ТОНИ РОНБЕРГ
ПАРАЛЛЕЛЬ
-1-
С февраля тянулось межсезонье – нудное, грязное. Снег то падал, то таял. В конце марта было все еще холодно, казалось, что дороги сплошь покрыты не наледью, а слизью. То и дело с карнизов с грохотом отваливались сосульки, угрожая смертью случайным прохожим и увольнением нерадивым дворникам.

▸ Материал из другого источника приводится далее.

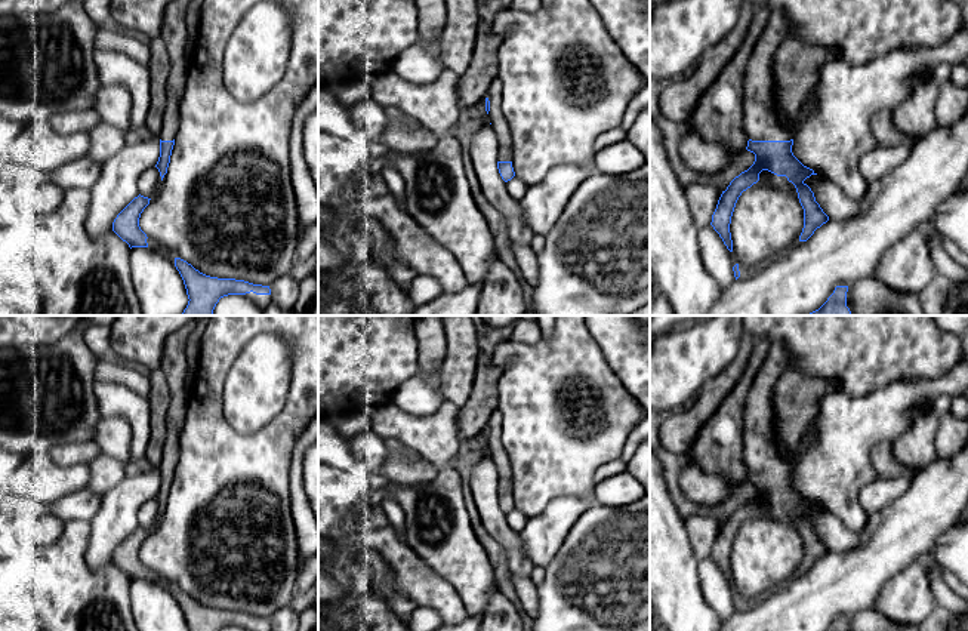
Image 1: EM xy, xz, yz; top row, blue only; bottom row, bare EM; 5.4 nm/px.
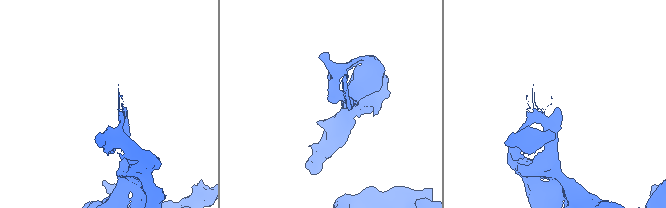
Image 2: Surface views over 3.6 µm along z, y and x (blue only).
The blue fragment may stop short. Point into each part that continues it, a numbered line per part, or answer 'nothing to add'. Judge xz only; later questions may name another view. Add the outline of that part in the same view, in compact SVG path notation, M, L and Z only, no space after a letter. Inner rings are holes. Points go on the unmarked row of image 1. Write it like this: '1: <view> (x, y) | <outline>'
1: xz (498, 452) | M494 410L485 430L490 433L488 450L497 468L497 493L512 493L512 465L502 444L502 415Z

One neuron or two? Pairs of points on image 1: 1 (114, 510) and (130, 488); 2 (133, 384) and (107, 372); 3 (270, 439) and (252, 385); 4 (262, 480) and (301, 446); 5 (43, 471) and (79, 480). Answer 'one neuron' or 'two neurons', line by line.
1: one neuron
2: one neuron
3: two neurons
4: two neurons
5: one neuron

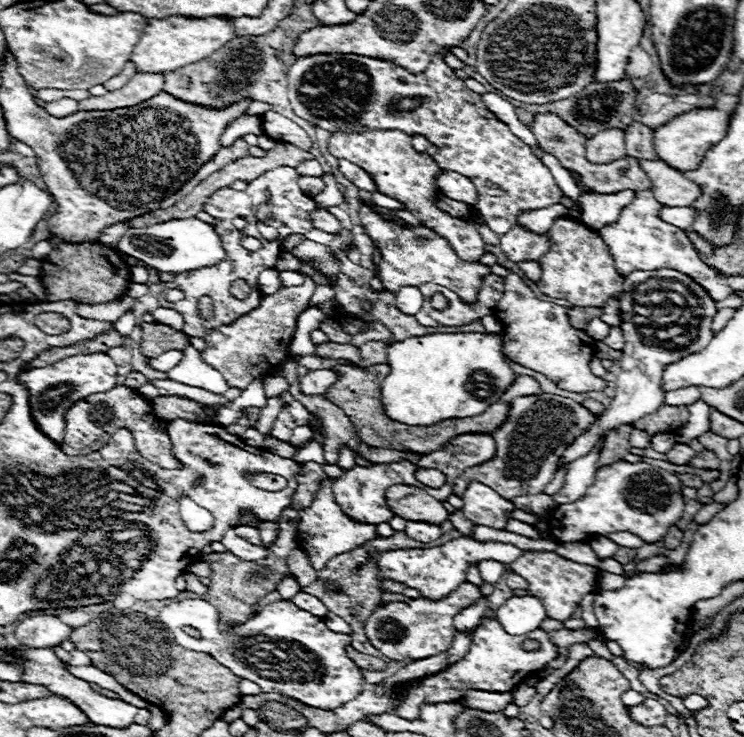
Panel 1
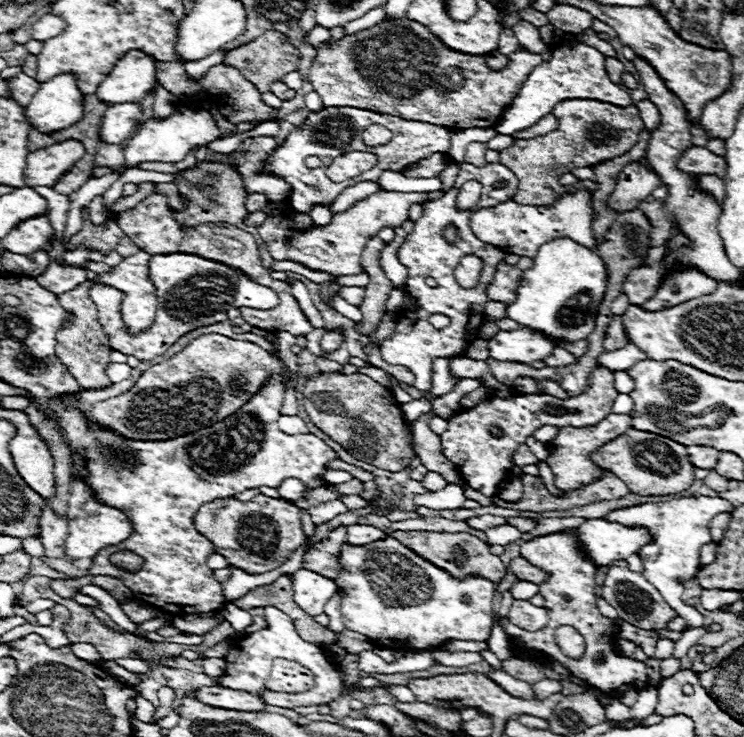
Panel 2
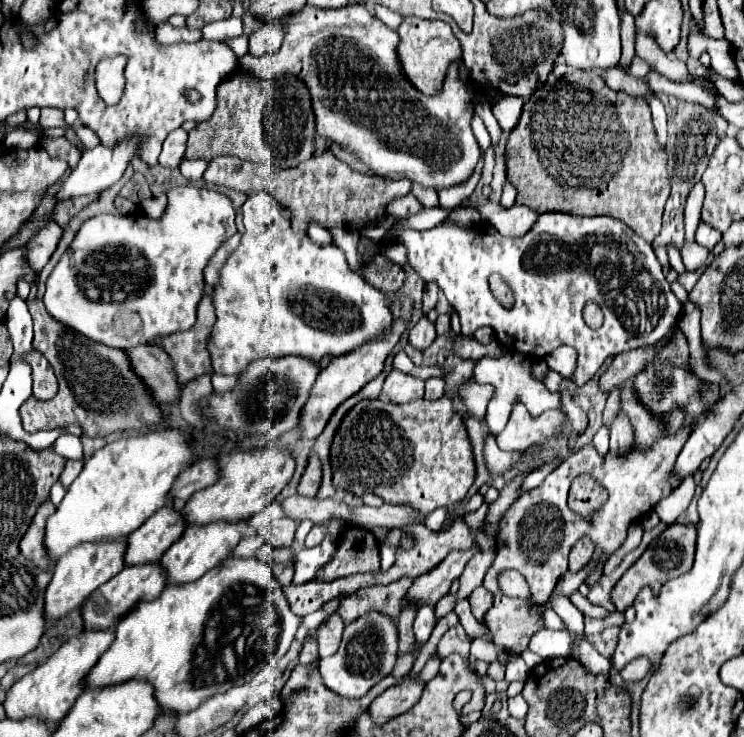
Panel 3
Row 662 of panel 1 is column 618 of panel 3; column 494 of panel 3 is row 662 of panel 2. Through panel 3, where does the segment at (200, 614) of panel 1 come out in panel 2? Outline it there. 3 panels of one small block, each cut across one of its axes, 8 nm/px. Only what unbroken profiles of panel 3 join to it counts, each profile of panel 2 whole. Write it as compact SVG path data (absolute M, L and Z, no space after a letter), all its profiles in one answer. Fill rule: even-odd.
M266 606L264 608L264 618L268 622L268 626L264 630L252 632L248 636L244 636L244 640L236 642L228 654L228 670L226 674L220 678L220 684L232 690L246 690L252 694L258 694L266 704L272 706L282 706L282 708L294 708L294 706L316 706L322 702L332 702L340 696L340 688L342 688L342 678L338 672L338 666L330 660L330 654L326 648L310 644L306 640L302 640L290 620L290 616L286 616L282 610L274 608L274 606ZM276 658L286 658L286 660L296 660L302 662L302 666L310 668L314 678L316 678L316 686L308 692L302 694L282 694L282 692L272 692L268 690L264 684L270 678L270 668L272 662Z

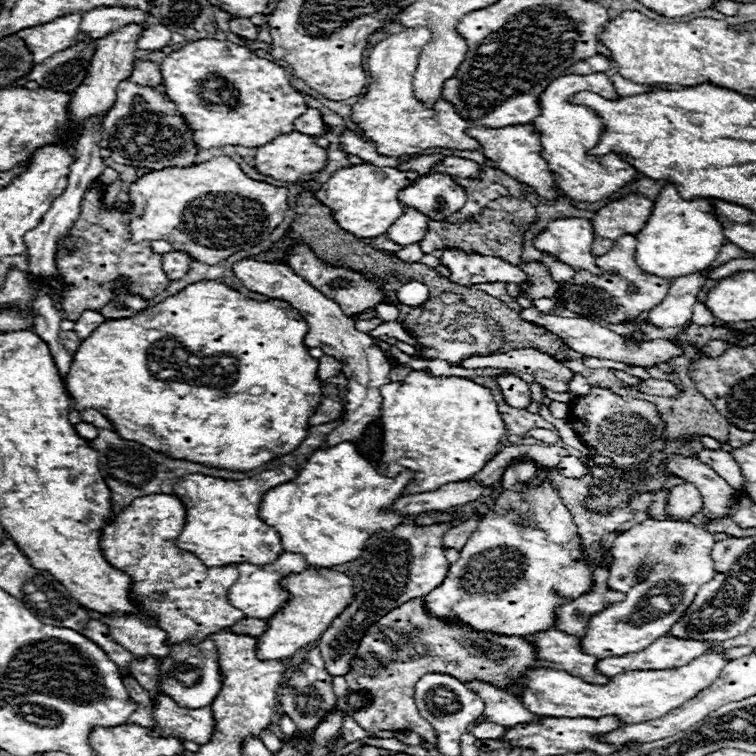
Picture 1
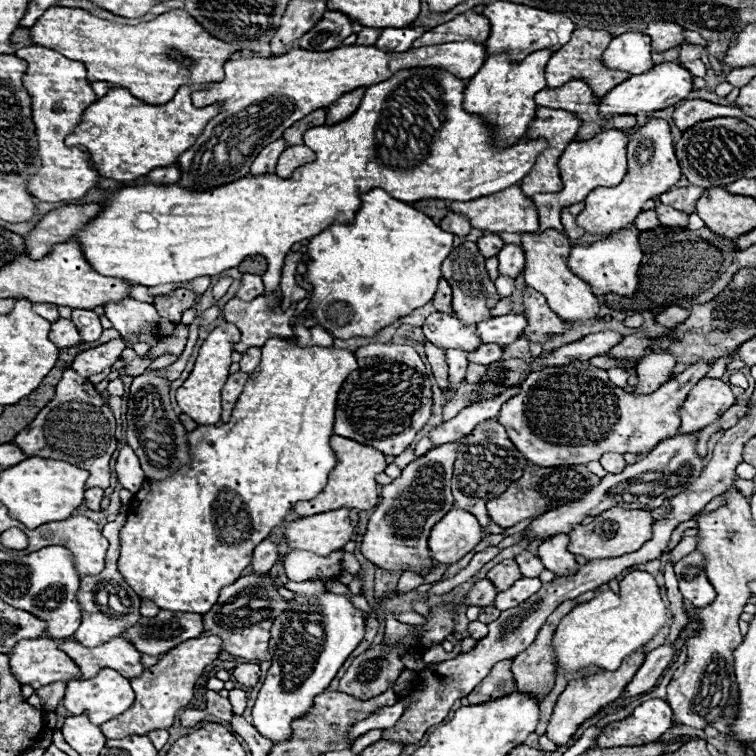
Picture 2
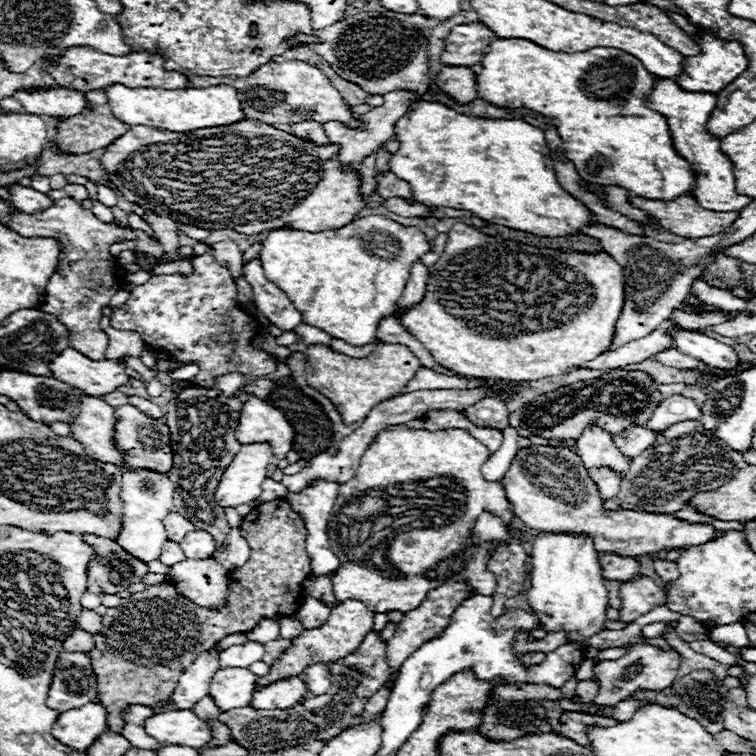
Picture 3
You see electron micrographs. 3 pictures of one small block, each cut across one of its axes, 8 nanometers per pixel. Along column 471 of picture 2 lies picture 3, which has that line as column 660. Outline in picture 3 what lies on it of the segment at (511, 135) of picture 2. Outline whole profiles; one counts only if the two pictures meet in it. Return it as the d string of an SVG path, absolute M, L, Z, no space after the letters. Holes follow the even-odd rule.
M658 78L658 84L654 86L654 92L650 96L650 108L662 112L662 116L670 120L670 132L674 132L674 144L678 144L678 152L682 152L682 156L686 156L688 160L694 160L694 164L702 168L702 184L698 184L698 192L694 192L694 198L698 200L698 204L718 212L734 212L734 210L740 212L752 202L752 198L736 192L732 162L720 150L720 138L716 138L714 134L706 130L706 122L716 108L714 94L684 92L674 80Z

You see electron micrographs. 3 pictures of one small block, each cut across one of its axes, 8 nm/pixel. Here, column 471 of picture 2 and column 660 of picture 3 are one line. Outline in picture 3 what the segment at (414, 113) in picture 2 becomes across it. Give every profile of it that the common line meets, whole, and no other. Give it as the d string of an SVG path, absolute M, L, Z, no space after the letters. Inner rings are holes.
M498 38L482 58L482 72L476 82L478 98L498 104L498 108L530 108L556 122L562 138L562 150L572 160L582 180L604 186L620 186L648 200L676 200L696 188L696 174L672 146L666 118L648 108L646 102L654 90L654 76L632 54L618 48L590 48L586 52L552 52L530 40Z

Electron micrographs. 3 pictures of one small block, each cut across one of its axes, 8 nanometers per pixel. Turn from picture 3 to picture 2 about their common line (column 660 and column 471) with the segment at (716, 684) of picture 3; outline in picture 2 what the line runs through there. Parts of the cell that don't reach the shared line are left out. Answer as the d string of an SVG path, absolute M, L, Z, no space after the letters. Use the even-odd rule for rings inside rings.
M500 660L500 664L496 664L492 672L470 692L468 702L486 704L486 702L498 700L500 696L508 696L508 692L514 692L516 682L510 666L512 666L512 660Z

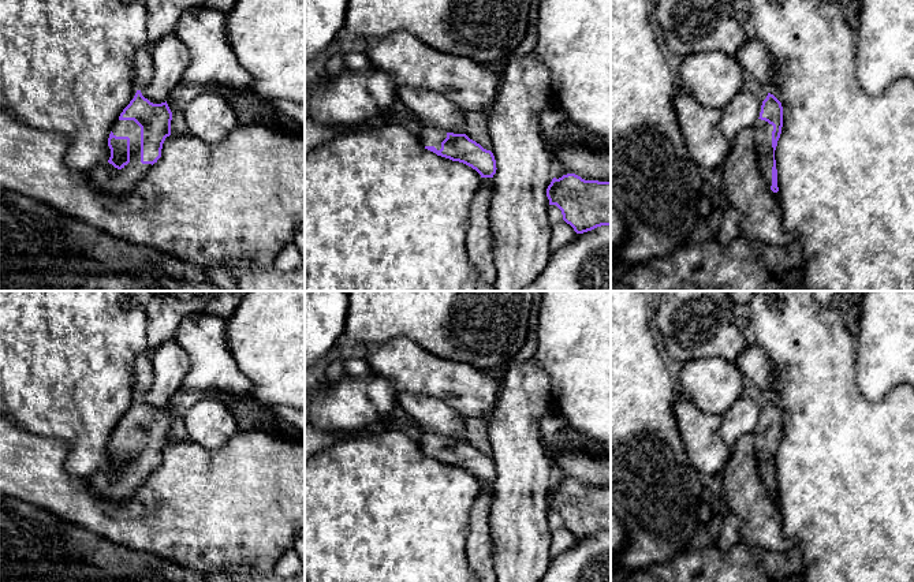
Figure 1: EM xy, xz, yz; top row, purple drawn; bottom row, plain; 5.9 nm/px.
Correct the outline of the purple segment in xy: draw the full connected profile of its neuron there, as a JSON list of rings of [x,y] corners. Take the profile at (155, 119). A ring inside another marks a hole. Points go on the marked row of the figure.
[[[137,90],[109,134],[111,157],[87,174],[90,183],[112,197],[131,193],[161,157],[163,143],[171,135],[171,120],[167,101],[153,104]]]

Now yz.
[[[771,93],[762,101],[760,117],[751,126],[756,133],[756,152],[760,171],[773,193],[777,194],[775,150],[783,127],[781,102]]]

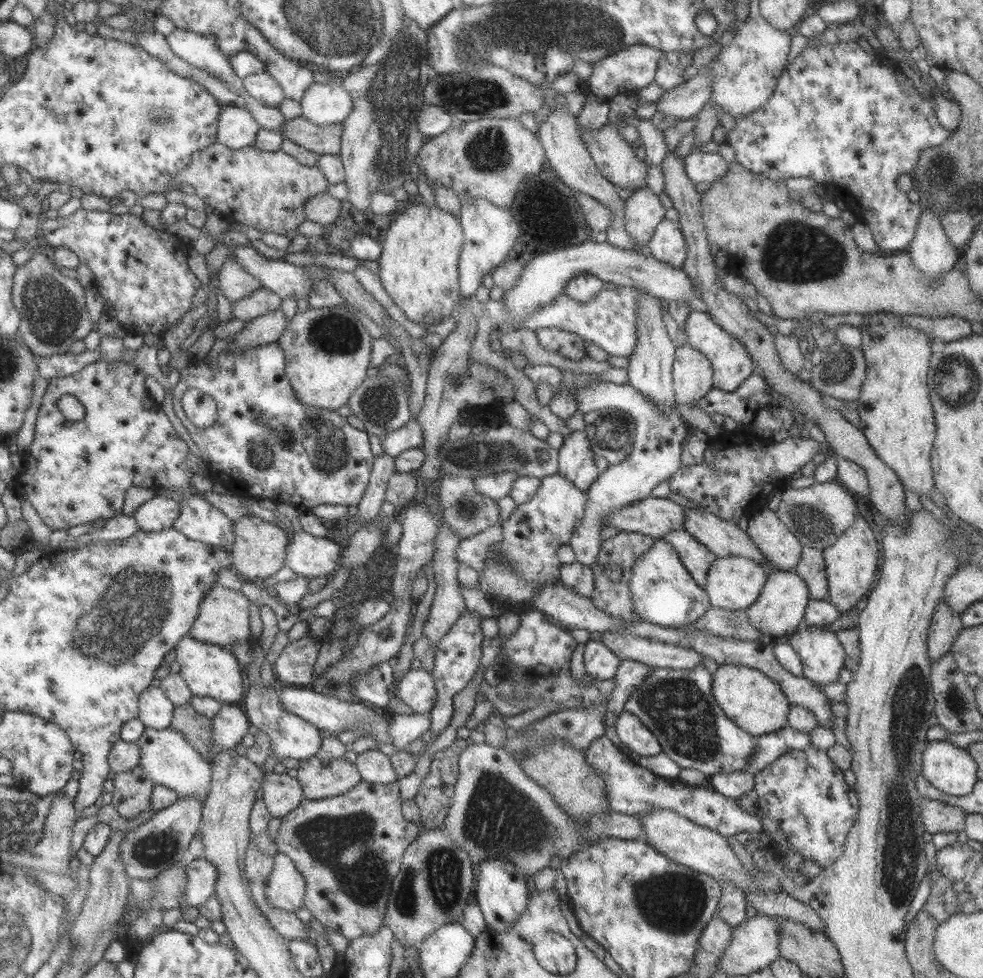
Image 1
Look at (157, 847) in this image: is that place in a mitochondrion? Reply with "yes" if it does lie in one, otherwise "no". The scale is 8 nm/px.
yes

Городской транспорт вис в пробках, между рядами автомобилей шмыгали нищие и рекламщики. Алексей оставил машину у конечной станции и спустился в метро. Он отвык от общественного транспорта, и тяжелый, спертый запах подземки неприятно поразил его. Воображение уже подкидывало страшные картины внезапной катастрофы – вдруг теракт, рушатся колонны, мужика, стоящего впереди, взрывом разрывает на куски, сам Алексей с оторванной ногой пытается доползти до выхода – выход завален, снаружи началась атомная война – метро затопило, Алексей с оторванной ногой барахтается среди утопленников. Наконец, поезд подали на посадку. Он вошел в вагон, взялся за поручень, уперся взглядом в рекламу лазерного лечения геморроя. Затхлый запах вошел следом со станции и теперь настойчиво напоминал о Рите.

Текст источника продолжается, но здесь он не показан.